REQUIREMENT »
Transcribe exactly the line containing "middle dip: (644, 205)" and every line after it, through the end of the records below.

THE INPUT section start

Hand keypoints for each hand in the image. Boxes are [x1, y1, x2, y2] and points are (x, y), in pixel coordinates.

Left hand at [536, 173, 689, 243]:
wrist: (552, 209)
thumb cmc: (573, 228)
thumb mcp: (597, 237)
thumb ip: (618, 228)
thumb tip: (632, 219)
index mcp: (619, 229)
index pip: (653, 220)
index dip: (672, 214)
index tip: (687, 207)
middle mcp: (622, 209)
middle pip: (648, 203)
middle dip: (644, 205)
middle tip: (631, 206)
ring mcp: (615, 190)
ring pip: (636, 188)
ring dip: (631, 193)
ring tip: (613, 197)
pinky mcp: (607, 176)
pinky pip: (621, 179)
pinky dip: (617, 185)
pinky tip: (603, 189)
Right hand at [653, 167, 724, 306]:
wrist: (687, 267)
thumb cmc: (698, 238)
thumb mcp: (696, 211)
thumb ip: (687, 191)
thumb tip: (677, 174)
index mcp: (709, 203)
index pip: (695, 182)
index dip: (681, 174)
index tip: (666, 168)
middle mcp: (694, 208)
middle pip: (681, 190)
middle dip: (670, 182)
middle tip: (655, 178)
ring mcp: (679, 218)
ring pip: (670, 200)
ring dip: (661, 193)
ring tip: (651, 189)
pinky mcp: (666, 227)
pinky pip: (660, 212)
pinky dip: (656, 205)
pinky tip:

THE INPUT section end

RESPONSE TO THE TASK »
middle dip: (644, 205)
middle tip: (631, 206)
ring mcp: (615, 190)
ring pip: (636, 188)
ring dip: (631, 193)
ring tip: (613, 197)
pinky mcp: (607, 176)
pinky pip: (621, 179)
pinky dip: (617, 185)
pinky tip: (603, 189)
Right hand at [653, 167, 724, 306]:
wrist: (687, 267)
thumb cmc: (698, 238)
thumb mcp: (696, 211)
thumb ip: (687, 191)
thumb tip: (677, 174)
index mcp: (709, 203)
index pip: (695, 182)
index dip: (681, 174)
index tip: (666, 168)
middle mcp: (694, 208)
middle pip: (681, 190)
middle dip: (670, 182)
middle tip: (655, 178)
ring mcp: (679, 218)
ring pip: (670, 200)
ring dip: (661, 193)
ring tip: (651, 189)
pinky mcp: (666, 227)
pinky pip: (660, 212)
pinky dip: (656, 205)
pinky tip:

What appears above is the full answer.